If I hadn't been doing core-training for the past several months who knows...the vacuuming might have left me in traction.
Pathetic.
Oh yes, and I just returned from the optometrist. No, I take that back. I don't have an optometrist. I have an opthalmologist which is another indication that I'm getting older. I've come to the conclusion that given the realities of aging and the increasing odds that when something finally goes wrong it will require a major overall rather than a minor tuneup, I just head directly to the big guns these days...the opthalmologists, the pariodontists, and any and all medical professionals who have given their entire lives to train in a miniscule and confined area of expertise in hopes that they will just so happen to be skilled in treating the precise bit of real estate on my body that ultimately decides to go out of whack. [As a point of reality, I enjoy excellent health and am extremely grateful for it...this is nothing more than silly nonsense, which is in actuality my particular area of expertise. As if I need to tell you.]

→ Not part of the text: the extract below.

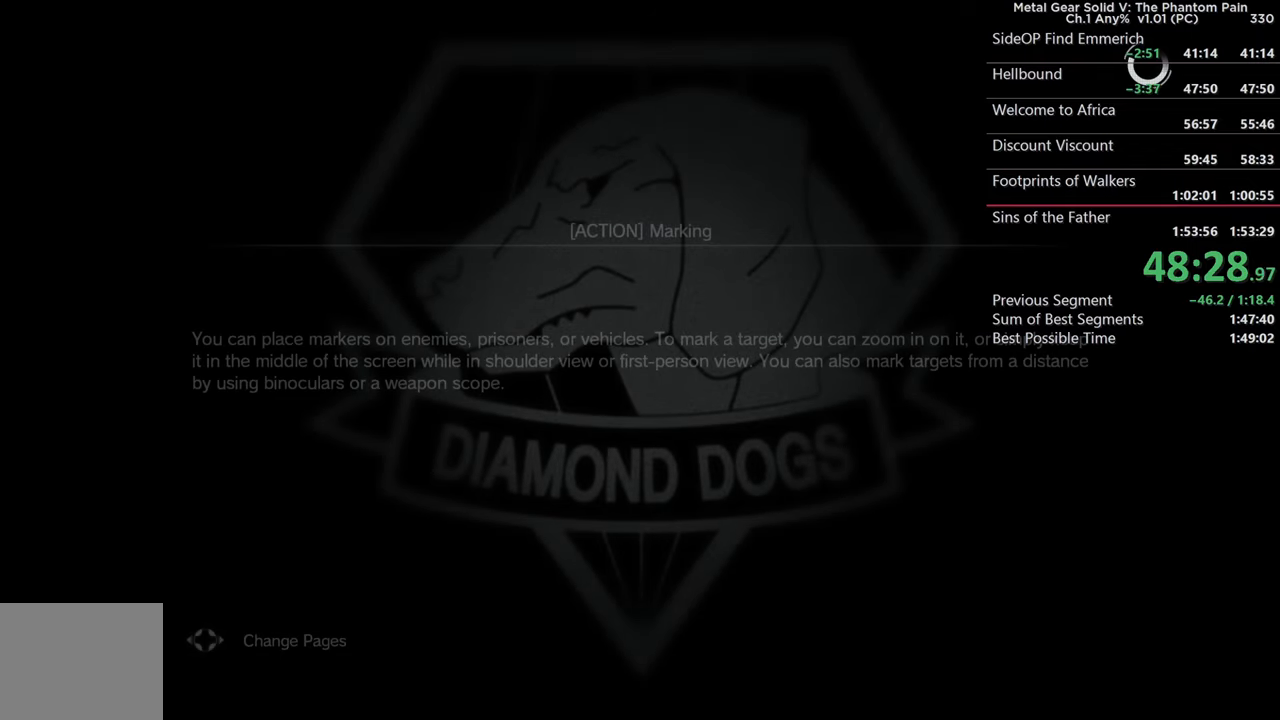
{"buttons": ["CROSS"], "left_stick": "center", "right_stick": "center", "events": [[84, "CROSS", "down"], [200, "CROSS", "up"], [284, "CROSS", "down"], [384, "CROSS", "up"], [467, "CROSS", "down"]]}
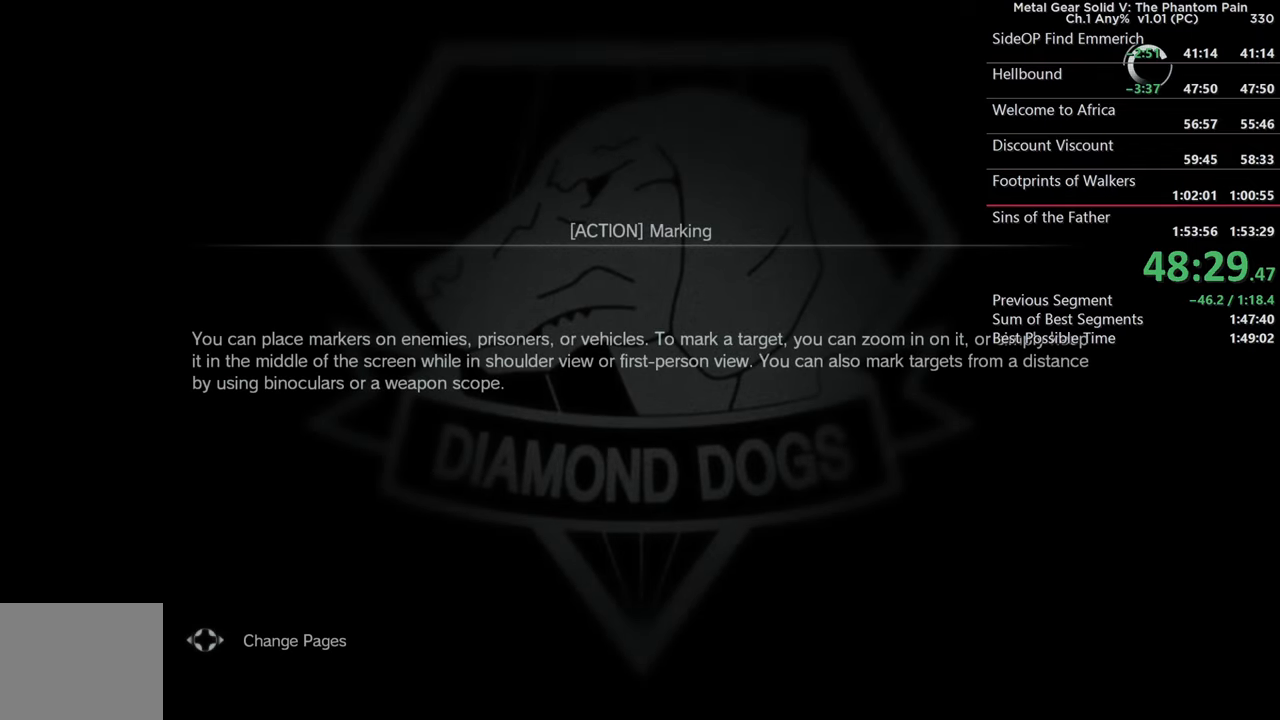
{"buttons": [], "left_stick": "center", "right_stick": "center", "events": [[100, "CROSS", "up"], [167, "CROSS", "down"], [284, "CROSS", "up"], [367, "CROSS", "down"], [484, "CROSS", "up"]]}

I was talking about my appointment at the opthalmologist. It seems I need stronger glasses. Computer glasses; formerly known as reading glasses, yet another clear indication Bob Dylan knew what he was talking about when he sang "the times, they are a' changing." With glasses designed for a specific task, the doctor mentioned it was important to know as near to the exact distance that the computer would be from my eyes to create the best prescription and without hesitating I crossed one leg over the other knee, placing my hands on the invisible keyboard across my bent leg and confidently said "Right here" and so I'm happy to report that in 10 days I'll have a pair of glasses perfectly set for viewing my laptop 24 inches away...e-x-a-c-t-l-y.
1 comment:
That's why I say...getting old ain't for sissies!!
Just wait tell your joints are better at forcasting the weather than your local weatherman!!!